たまらず、ブラックドラゴンが身体を仰け反らせた。
「ジェイク、よくやってくれたわ!」
オレがブラックドラゴンの相手をしている間に、バルキリーであるエイティは自らの治療呪文で体力を回復させていたんだ。
戦いの場に猛然と走り込んできたエイティがオレの目の前で大きく跳んだ。
両の手でしっかりと握り締めた聖なる槍を、無防備にさらされたブラックドラゴンの喉へと突き刺した。
グサリ。
手応えあり。
鋼のような表皮を持つブラックドラゴンといえども、さすがに喉はその範疇にはなかったようだ。
深々と突き刺さった聖なる槍をエイティがグイっと捻ると、ブラックドラゴンの喉から大量の鮮血が吹き出した。
ぐえぇぇぇ
これぞ断末魔といった悲鳴を上げて、ブラックドラゴンの巨体が大きく揺らいだ。
それと同時にエイティは素早く聖なる槍を引き抜いて、倒れ掛かったブラックドラゴンの下敷きにならないように逃げている。

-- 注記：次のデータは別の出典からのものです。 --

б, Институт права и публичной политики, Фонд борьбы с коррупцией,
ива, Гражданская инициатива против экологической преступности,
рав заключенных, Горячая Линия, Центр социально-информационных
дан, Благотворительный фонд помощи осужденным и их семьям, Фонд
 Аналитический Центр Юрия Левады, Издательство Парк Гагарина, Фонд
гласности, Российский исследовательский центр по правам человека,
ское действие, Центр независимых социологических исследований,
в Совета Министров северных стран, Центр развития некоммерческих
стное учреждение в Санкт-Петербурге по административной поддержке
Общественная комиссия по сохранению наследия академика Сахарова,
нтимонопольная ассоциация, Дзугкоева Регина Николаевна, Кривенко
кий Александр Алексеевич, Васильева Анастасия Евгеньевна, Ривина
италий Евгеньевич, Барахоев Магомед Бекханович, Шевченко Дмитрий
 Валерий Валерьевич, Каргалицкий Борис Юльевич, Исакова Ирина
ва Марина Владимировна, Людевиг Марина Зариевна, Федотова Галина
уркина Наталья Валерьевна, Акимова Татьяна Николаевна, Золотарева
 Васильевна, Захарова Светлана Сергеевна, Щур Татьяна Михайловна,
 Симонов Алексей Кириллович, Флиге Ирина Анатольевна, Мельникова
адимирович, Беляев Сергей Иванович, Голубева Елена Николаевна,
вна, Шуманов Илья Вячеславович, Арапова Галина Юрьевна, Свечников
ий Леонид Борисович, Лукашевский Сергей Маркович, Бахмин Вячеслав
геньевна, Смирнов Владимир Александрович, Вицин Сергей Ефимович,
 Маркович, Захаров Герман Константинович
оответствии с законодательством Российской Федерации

ずしーんという鈍い音が響いて、ブラックドラゴンの身体が崩れ落ちた。
そのまま、ブラックドラゴンはピクリとも動かなくなる。
「やったかしら?」
「ああ、やったみてえだな」
オレとエイティでパチンと勝利のハイタッチを交わした。
一時はどうなるかとヒヤヒヤしたけどな、何とか難敵を退けることに成功したってわけだ。